Aus der Europäischen Zentralbank heißt es, dass man das Modell für eine treffende Beschreibung der Wirklichkeit halte. Obwohl es sich noch um einen Prototyp handele, lasse sich bereits erkennen, dass vor allem eine strengere Verleihpolitik der Banken Krisen und Blasen verhindern könne, sagt Marco Gross, Ökonom in der Simulationsabteilung der EZB. Bereits 2017 wurde bekannt, dass die Kreditvergabe künftig strenger geregelt werden soll. Die EZB- und die EU-Bankenaufsicht wollen bis Ende 2018 entsprechende Regeln veröffentlichen. Im Gespräch sind: geringere Kreditvolumina, höhere Eigenanteile der Kreditnehmer und höhere monatliche Rückzahlungen.
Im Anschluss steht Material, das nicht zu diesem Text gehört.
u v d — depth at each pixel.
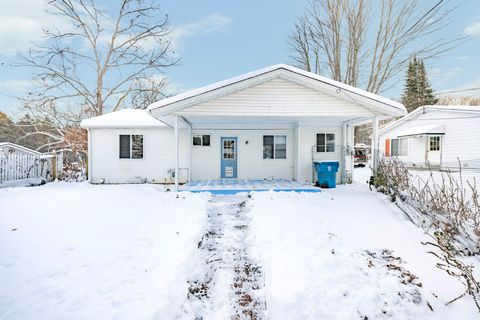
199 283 3.50
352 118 9.32
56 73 19.17
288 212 5.86
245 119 9.77
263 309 3.03
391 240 4.55
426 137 16.53
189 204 6.82
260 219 5.45
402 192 6.20
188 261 3.72
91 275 3.24
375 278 3.44
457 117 14.51
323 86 8.39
Platzt dann für viele der Traum vom Eigenheim? "Sie werden andere, billigere Häuser erwerben", meint van der Hoog. "Oder sie werden gar nicht mehr Eigentümer: In Norwegen ziehen viele in eine Bleibe und zahlen die Raten an die Bank, ohne das Haus je komplett abzubezahlen."

Und nicht immer sind die Ergebnisse leichte Kost, weil sie nicht jedem gefallen. Kritiker feinden dann gern die Methode an: Der Nachhaltigkeitsforscher Will McDowall vom UCL Energy Institute in London etwa moniert, dass die Modellierer immer vereinfachen müssen und dadurch Details verloren gehen. Letztlich seien es deshalb fragwürdige Erkenntnisse aus künstlichen Welten. Van der Hoog hält dagegen: "Ähnlich den Wetterprognosen funktionieren sie sehr gut, wenn man das Verhalten der Agenten variiert und Tausende Durchläufe macht."

Vor Kurzem packte Herbert Dawid die gesamte griechische Volkswirtschaft wie auch die übrigen EU-Länder in ein Computermodell. Für jedes Land bildete er Haushalte ab – in Summe 5000, dazu Schlüsselunternehmen und Banken. Er spielte durch, was passieren würde, wenn die EU-Staaten die 330 Milliarden Euro Schulden Griechenlands übernähmen. Das Ergebnis: Die Steuern stiegen in den Nationen, die das Loch in der Staatskasse zu stopfen versuchten. Etliche Menschen würden weniger kaufen, Unternehmen vielleicht an Gewinn einbüßen.

Egal wie sich Haushalte und Unternehmen verhielten: Dawid sah, dass die Schuldenübernahme die Wirtschaftslage der EU kaum änderte. Gleichzeitig verbesserte sich auch wenig in Griechenland. Ließ er die Griechen mit ihrem Problem allein, konnte das Land sich ebenfalls nicht wirklich berappeln. Nur lang anhaltende finanzielle Förderungen für verschiedene Branchen halfen Griechenland. Also: kein Schuldenschnitt, dafür aber jahrzehntelange Hilfe.

Auf die Frage, ob Politiker sich für diese Einsicht aus dem Rechner interessieren, muss Dawid allerdings passen: Die Minister und Abgeordneten hat er mit der Zukunft Griechenlands noch nicht konfrontiert.